__PROBLEMS AND TASKS__
[A] According to the passage on Bitcoin risk factors, who maintains Athena's hot wallets?
[B] Continue the passage on Bitcoin risk factors from the end of its final bolded heading.

__PASSAGE SHOWN__
※

While the Bitcoin Network, and similar blockchain protocol networks, require a public key relating to a digital wallet to be published when used in a spending transaction, private keys must be safeguarded and kept private in order to prevent a third party from accessing the Bitcoin held in such wallet. To the extent a private key is lost, destroyed, or otherwise compromised and no backup of the private key is accessible, Athena will be unable to access the Bitcoin, or other crypto assets, held in the related digital wallet. Any loss of private keys relating to digital wallets used to store Athena's Bitcoin, or other crypto assets, could adversely affect our business, financial condition and results of operations and ultimately any investment in our common stock. Our hot wallets are maintained by BitGo, a regulated third-party custodian, and not by Company personnel. The Company has engaged BitGo (a qualified custodian) to secure our digital assets. BitGo provides multi-signature wallet services and secure key management for the Bitcoin that the Company holds for its own account and for facilitating customer transactions. By entrusting this function to BitGo, we add a layer of security and risk mitigation (given BitGo's expertise and insurance arrangements) beyond what could be achieved with in-house custody.

**The future and development of the Bitcoin Protocol and other blockchain technologies are subject to a variety of factors that are difficult to evaluate.**

The further development and acceptance of the Bitcoin Network and other cryptographic and algorithmic protocols governing the issuance of transactions in Bitcoin and other crypto asset, which represent a new and rapidly changing industry, are subject to a variety of factors that are difficult to evaluate. Athena does not participate in the development of the Bitcoin Network and has little to no influence over the software developers who write the code or the miners who run the Bitcoin Network. The slowing or stopping of the development or acceptance of the Bitcoin Network could adversely affect our business, financial condition and results of operations and ultimately any investment in our common stock.

**The further development and acceptance of cryptocurrency networks and other cryptocurrencies, which represent a new and rapidly changing industry, are subject to a variety of factors that are difficult to predict and evaluate. The slowing or stopping of the development or acceptance of digital asset systems may adversely affect an investment in us**.

※

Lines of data

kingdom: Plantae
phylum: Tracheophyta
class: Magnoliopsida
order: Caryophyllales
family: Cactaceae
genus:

※

__TASK-BY-TASK OUTPUTS__
[A] BitGo, a regulated third-party custodian, maintains them rather than Company personnel.

[B]
Cryptocurrency that may be used to buy and sell goods and services, among other things, are a new and rapidly evolving industry which is subject to a high degree of uncertainty. The factors affecting the further development of the digital asset industry, as well as the digital asset networks, include:

· continued worldwide growth in the adoption and use of cryptocurrencies;

· governmental and quasi-governmental regulation of cryptocurrencies and their use, or restrictions on or regulation of access to and operation of the digital asset network or similar cryptocurrency systems;

· the maintenance and development of the open-source software protocol of cryptocurrency networks;

· changes in consumer demographics and public tastes and preferences;

· the availability and popularity of other forms or methods of buying and selling goods and services, including new means of using fiat currencies;

· general economic conditions and the regulatory environment relating to cryptocurrency; and

· the impact of regulators focusing on cryptocurrencies and digital securities and the costs associated with such regulatory oversight. A decline in the popularity or acceptance of the digital asset networks could adversely affect an investment in us.

We are, or may in the future, be susceptible to risks arising from disruptions in crypto asset markets. Such risks could potentially result in, among other things:

· the depreciation of investments held in us, including the depreciation in the price of our publicly-traded stock;

· decreased user demand for our products and services;

· financing risks to us, including relating to our ability to obtain equity and debt financing;

· increased losses or impairments of the crypto assets held by us;

· legal proceedings and government investigations involving us or our affiliates or other third-parties with which we do business; or

· indirect risks to our business due to any adverse impact of recent or future crypto market disruptions on our users, suppliers or other counterparties.

Additionally, although we are not directly connected to recent crypto market events, we may still suffer reputational harm due to our association with the cryptocurrency industry in light of the recent disruption in, or as a result of any future disruptions in, the crypto asset markets. Specifically, recent negative publicity stemming from these market disruptions and speculation of potential future disruptions increases our risk of reputational harm simply by association with the industry.

Further, any future market disruptions resulting in overall decreased interest in Bitcoin could harm our business. The prevalence of cryptocurrency is a relatively recent trend, and the long-term adoption of cryptocurrency by investors, consumers, and businesses remains uncertain.

The number of user transactions and our transaction volumes is partially dependent on the price of bitcoin, as well as the associated demand for buying, selling, and trading bitcoin, which can be, and historically have been, volatile. If such prices decline, the number of user transactions or our transaction volumes could decrease. As such, any such declines, or any declines in the price of bitcoin or market liquidity for cryptocurrency generally, may result in lower total revenue to us due to an associated decrease in demand for our products and services. The price and trading volume of any cryptocurrency, including bitcoin, is subject to significant uncertainty and volatility, depending on a number of factors, as discussed elsewhere in this section under the subheading "*Our transaction volume may be partially dependent on the prices of bitcoin we sell, which can be volatile. If such prices decline, the volume of user transactions could decrease and our business, operating results, and financial condition would be adversely affected*."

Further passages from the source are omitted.